Closed wsynuiag closed 6 days ago
Hi,
Similar to the BTI-DBF, we determine a model as backdoored according to whether BAN can correctly identify the target class.
For example, the prediction results of a WaNet model is:
Prediction distribution: [5000. 0. 0. 0. 0. 0. 0. 0. 0. 0.] Prediction targets to: 0
For a benign model: Prediction distribution: [631. 279. 542. 438. 691. 735. 494. 544. 459. 187.] Prediction targets to: 5
Thanks for your quick reply. From the example above, will the benign model be misclassified as a backdoor model?
It's not impossible. However, the prediction will be evenly (relatively) distributed in each class for benign models. For backdoored models, it is concentrated in the target class.
Thank you. So I need to judge it manually, or is there any automatic way (e.g. threshold, metrics) to define a backdoor model?

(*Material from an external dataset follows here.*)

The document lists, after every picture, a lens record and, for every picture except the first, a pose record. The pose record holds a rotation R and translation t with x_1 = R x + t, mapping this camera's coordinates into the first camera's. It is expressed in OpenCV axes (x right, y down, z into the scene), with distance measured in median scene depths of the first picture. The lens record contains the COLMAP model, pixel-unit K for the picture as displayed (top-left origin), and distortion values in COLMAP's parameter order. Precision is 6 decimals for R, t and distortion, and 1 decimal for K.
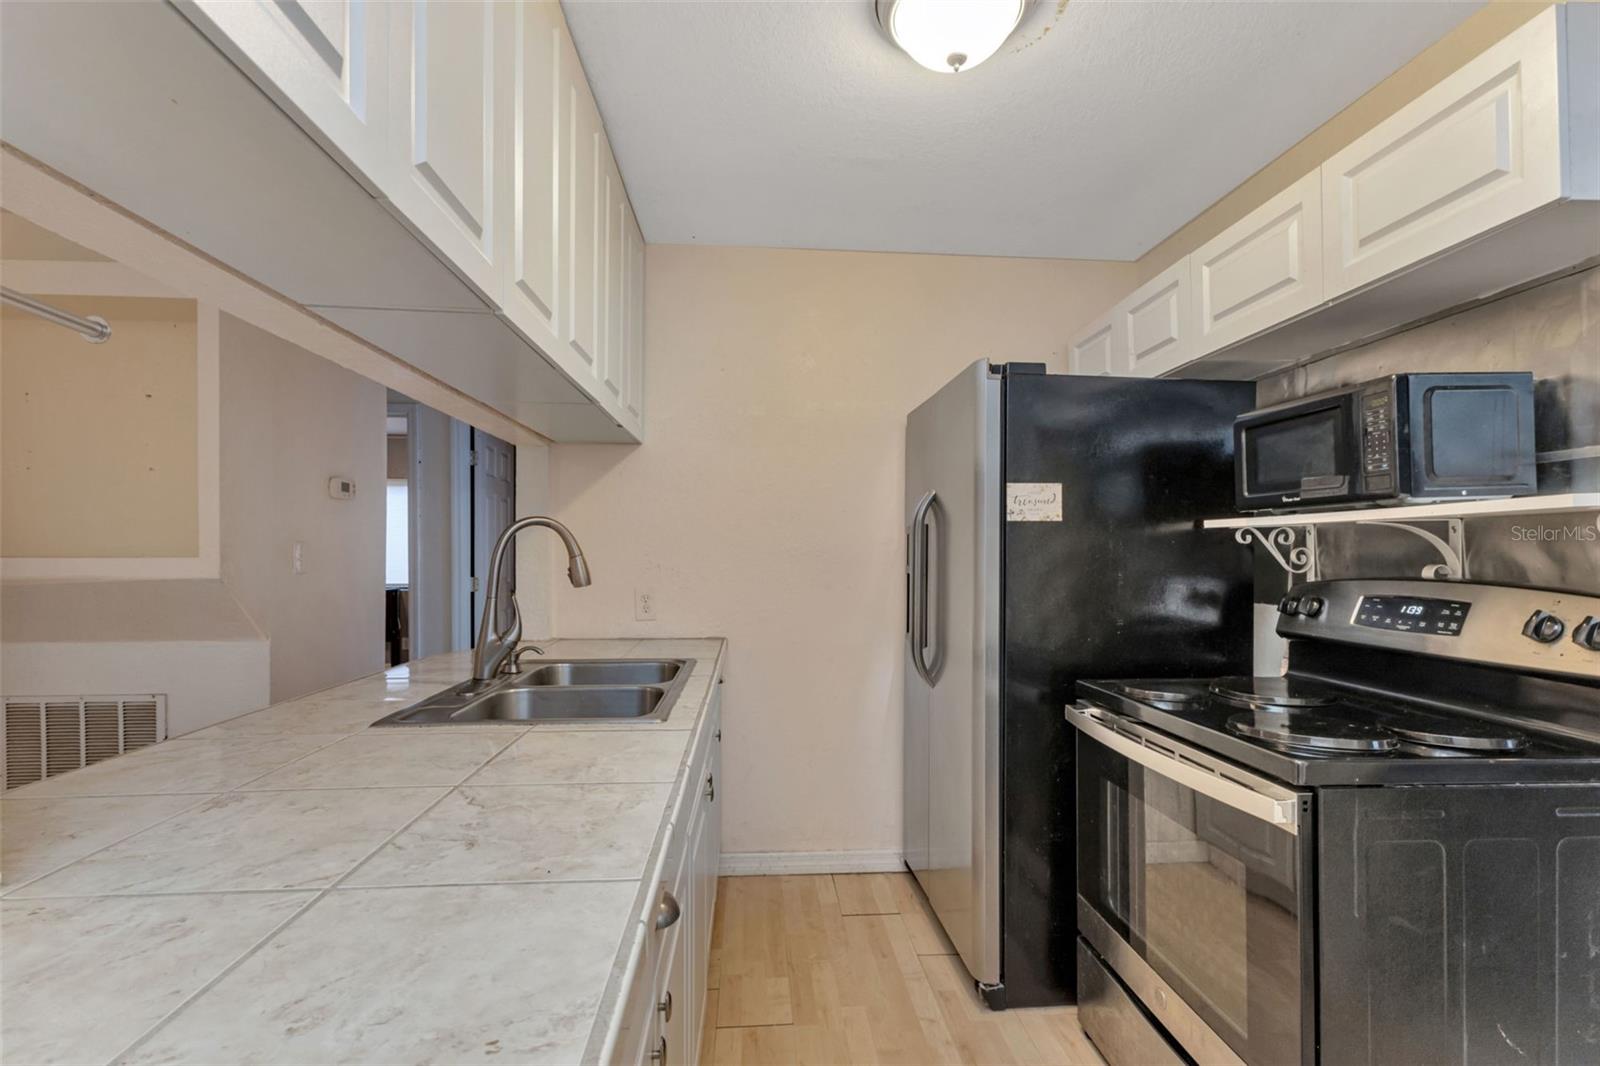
lens RADIAL K [[721.8, 0, 794.8], [0, 721.8, 552.0], [0, 0, 1]] dist [0.011196, -0.001376]
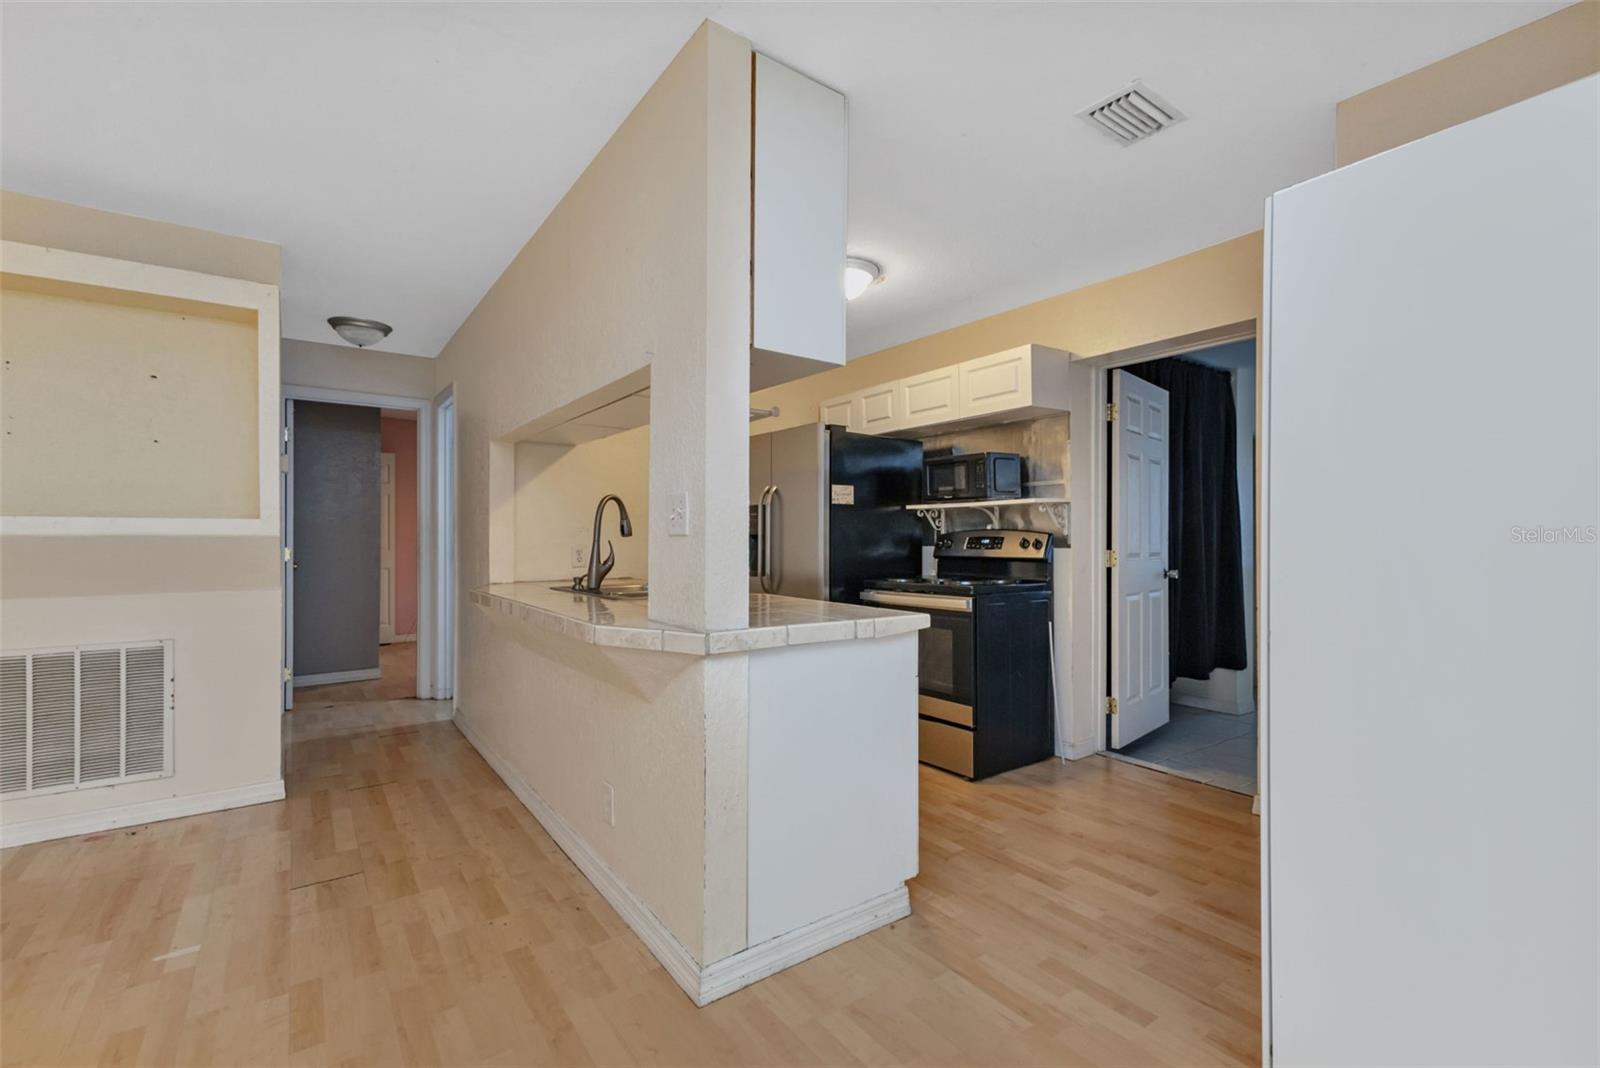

We can easily have a script to check the detection results. In our case, we use the number of samples (>2500) predicted as the target class. But in fact, we also manually checked all detection results including other baselines.
I understand. Thanks for your time.
I understood the mechanism in ban_detection.py. However, from the results like acc, reg, how can I judge a model is backdoored or not? Specifically, what are the thresholds used in the paper under different model architectures and datasets?